Le problème est qu’aujourd’hui la plupart des filles exercent leur métier, le plus vieux du monde avec celui d’espion, dans la clandestinité et que les autorités préfèrent s’attaquer directement aux réseaux. La prostitution est d’ailleurs l’une des sources de financement parmi les plus lucratives des différentes maffias, avec le racket, l’extorsion de fonds, le trafic de drogue et de cigarettes, etc. Qu’on se rassure, l’Etat y retrouve son compte car les prostituées sont imposées et doivent s’acquitter de l’impôt sur le revenu. L’argent n’a pas d’odeur, c’est bien connu. Une question se pose : comment Bercy contrôle-t-il le nombre de passes de ces demoiselles ? Sur ce point, le code général des impôts est muet comme une carpe !

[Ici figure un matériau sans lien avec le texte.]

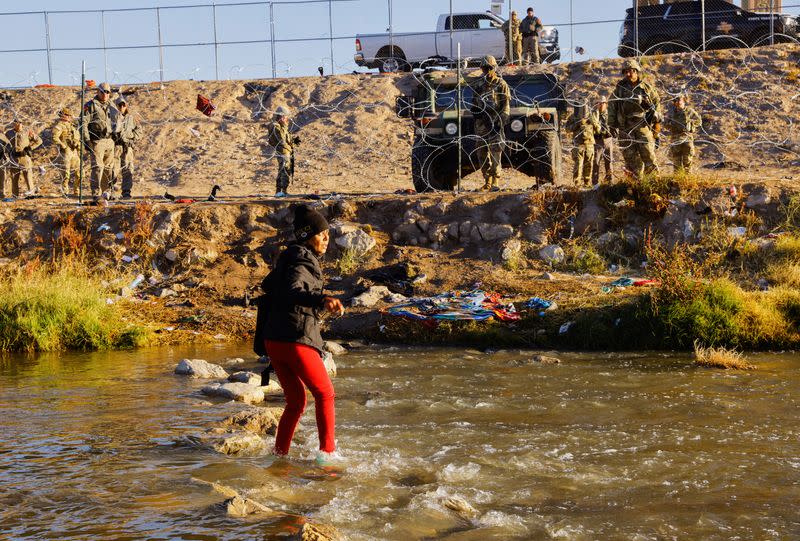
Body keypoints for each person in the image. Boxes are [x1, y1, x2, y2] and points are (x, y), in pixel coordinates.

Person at [260, 204, 344, 466]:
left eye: (328, 235)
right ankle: (327, 456)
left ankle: (279, 456)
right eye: (322, 235)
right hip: (294, 338)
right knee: (325, 394)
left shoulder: (289, 258)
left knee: (296, 401)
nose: (327, 240)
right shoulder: (302, 259)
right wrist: (322, 299)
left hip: (274, 340)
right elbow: (292, 291)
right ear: (308, 235)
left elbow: (276, 288)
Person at [608, 59, 661, 180]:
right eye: (625, 72)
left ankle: (654, 186)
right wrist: (611, 125)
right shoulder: (620, 90)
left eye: (630, 71)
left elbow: (657, 103)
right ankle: (633, 188)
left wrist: (656, 123)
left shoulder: (646, 88)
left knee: (649, 157)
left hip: (643, 126)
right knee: (631, 161)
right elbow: (612, 106)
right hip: (625, 127)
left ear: (636, 71)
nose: (628, 74)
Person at [470, 55, 510, 191]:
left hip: (495, 122)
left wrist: (500, 122)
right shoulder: (478, 85)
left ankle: (495, 182)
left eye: (489, 68)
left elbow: (505, 106)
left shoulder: (501, 84)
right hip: (481, 124)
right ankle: (487, 180)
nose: (487, 71)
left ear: (494, 68)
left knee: (495, 152)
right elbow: (474, 104)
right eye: (484, 68)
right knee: (481, 153)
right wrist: (477, 112)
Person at [81, 82, 117, 198]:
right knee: (97, 167)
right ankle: (96, 194)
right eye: (103, 91)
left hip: (109, 140)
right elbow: (83, 123)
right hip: (97, 140)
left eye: (108, 92)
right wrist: (86, 140)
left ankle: (107, 192)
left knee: (108, 168)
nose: (105, 94)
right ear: (98, 91)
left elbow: (119, 119)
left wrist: (117, 133)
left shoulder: (112, 105)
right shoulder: (90, 105)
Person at [665, 93, 702, 174]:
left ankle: (687, 178)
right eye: (676, 101)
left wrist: (690, 125)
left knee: (687, 159)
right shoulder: (671, 112)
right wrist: (672, 126)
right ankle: (678, 178)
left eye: (680, 100)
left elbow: (698, 121)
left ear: (684, 101)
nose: (678, 102)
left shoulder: (689, 111)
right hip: (675, 138)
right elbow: (665, 123)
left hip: (687, 137)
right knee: (676, 160)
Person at [267, 106, 299, 197]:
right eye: (285, 117)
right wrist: (284, 125)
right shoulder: (275, 126)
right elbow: (281, 139)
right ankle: (282, 191)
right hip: (282, 151)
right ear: (281, 116)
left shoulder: (280, 126)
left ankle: (280, 191)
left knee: (283, 170)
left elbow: (287, 138)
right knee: (285, 170)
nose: (286, 119)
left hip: (285, 151)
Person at [112, 97, 140, 199]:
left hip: (127, 147)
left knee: (128, 169)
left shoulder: (131, 118)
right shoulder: (112, 117)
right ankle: (111, 190)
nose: (122, 107)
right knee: (114, 169)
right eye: (120, 105)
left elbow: (139, 131)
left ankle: (126, 191)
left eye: (123, 105)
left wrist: (131, 137)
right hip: (116, 146)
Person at [6, 120, 42, 197]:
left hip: (25, 158)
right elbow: (5, 144)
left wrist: (30, 148)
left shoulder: (27, 132)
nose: (19, 124)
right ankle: (15, 196)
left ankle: (31, 195)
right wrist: (9, 151)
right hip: (14, 158)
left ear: (22, 124)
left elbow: (39, 141)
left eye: (20, 123)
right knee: (14, 178)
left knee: (28, 177)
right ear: (13, 124)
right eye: (16, 123)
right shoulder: (9, 133)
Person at [568, 104, 600, 185]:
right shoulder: (573, 116)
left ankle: (587, 183)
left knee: (589, 164)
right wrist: (577, 124)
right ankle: (577, 183)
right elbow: (567, 129)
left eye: (585, 106)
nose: (584, 108)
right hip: (578, 145)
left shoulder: (592, 116)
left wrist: (594, 122)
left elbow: (598, 130)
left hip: (589, 144)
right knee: (578, 165)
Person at [52, 108, 81, 197]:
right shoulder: (59, 126)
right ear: (62, 115)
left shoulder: (72, 126)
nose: (69, 117)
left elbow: (77, 137)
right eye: (67, 115)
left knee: (79, 173)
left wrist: (78, 144)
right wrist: (62, 145)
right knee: (66, 173)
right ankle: (65, 191)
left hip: (74, 150)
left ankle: (77, 190)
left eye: (70, 115)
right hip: (66, 151)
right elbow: (54, 138)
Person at [592, 96, 614, 184]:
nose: (601, 105)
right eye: (598, 103)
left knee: (609, 162)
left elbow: (613, 127)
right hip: (597, 141)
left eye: (603, 103)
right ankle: (595, 183)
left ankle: (610, 182)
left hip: (608, 140)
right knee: (596, 162)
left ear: (606, 104)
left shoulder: (610, 115)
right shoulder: (593, 115)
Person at [0, 130, 11, 199]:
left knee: (2, 177)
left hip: (1, 159)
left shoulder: (2, 136)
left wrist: (5, 154)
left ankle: (2, 192)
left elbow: (9, 146)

Structure juridique « les coopératives » ne changeront pas grand chose au problème, hormis la disparition des « mères maquerelles » chargées d’administrer les lupanars . Jusque-là, on connaissait surtout les coopératives viticoles, laitières, fromagères, d’huile d’olive, etc. pas sûr que le paysage français y gagnerait avec des « coopératives du sexe ».

Verra-t-on, à nouveau, demain dans nos villes, des immeuble reconnaissables à leur lanterne rouge, avec leurs petits salons et d’accortes hôtesses en déshabillés vaporeux ? Reconnaissons que cette proposition de l’élu RN est surprenante, tant le sujet est loin des préoccupations habituelles de ce parti. Il aura eu le mérite du moins de nous sortir de la torpeur d’une séquence budgétaire interminable. Nul doute que si débat parlementaire il devait y avoir, il serait passionnés dans un hémicycle inflammable.

Je me pose une autre question : De la même façon qu’il existe déjà au sein du palais Bourbon une buvette fréquentée assidument par certains députés, Jean-Philippe Tanguy imagine-t-il l’ouverture d’une « coopérative du sexe » dans l’enceinte de l’assemblée nationale ? Et que pense de tout cela les députés féministes ?  Affaire à suivre.